____ Provided material
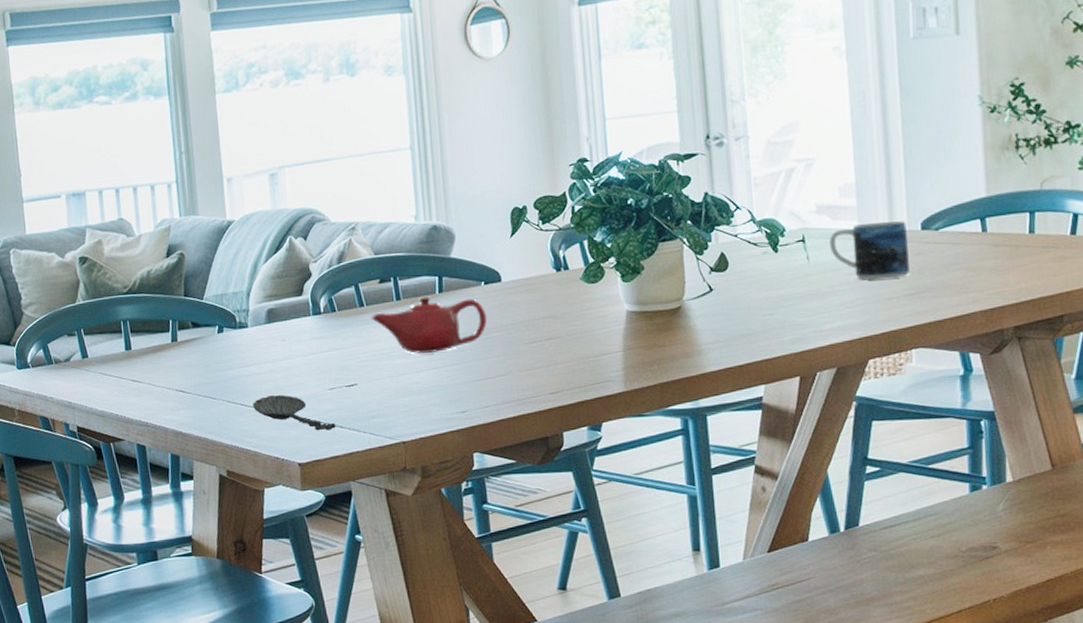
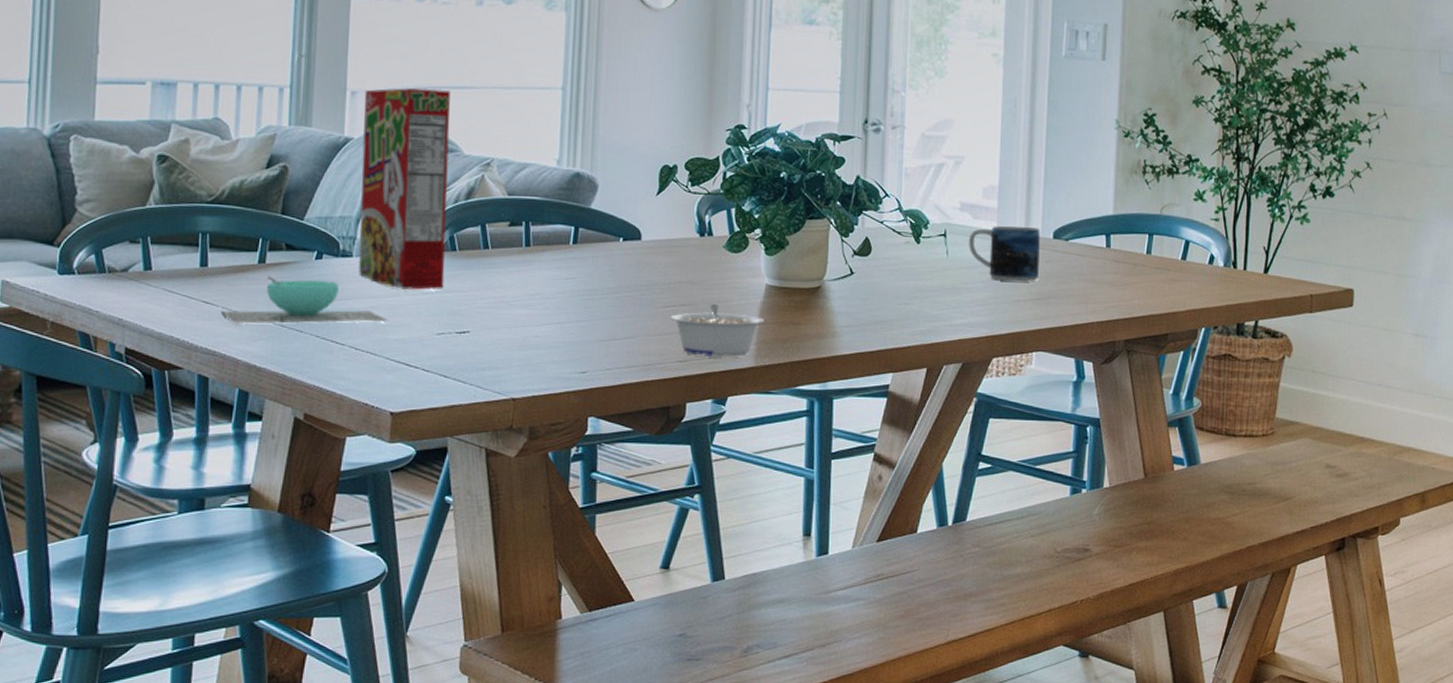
soup bowl: none [147,351,286,397] -> present [220,276,388,324]
cereal box: none [238,165,330,352] -> present [359,88,450,290]
spoon: present [253,395,336,431] -> none [345,335,439,379]
teapot: present [371,296,488,354] -> none [494,246,622,306]
legume: none [538,334,629,386] -> present [670,303,764,357]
________
Problem statement
Go through the listing above and retype it exactly, skipping every picture.

Solved exercise
soup bowl: none [147,351,286,397] -> present [220,276,388,324]
cereal box: none [238,165,330,352] -> present [359,88,450,290]
spoon: present [253,395,336,431] -> none [345,335,439,379]
teapot: present [371,296,488,354] -> none [494,246,622,306]
legume: none [538,334,629,386] -> present [670,303,764,357]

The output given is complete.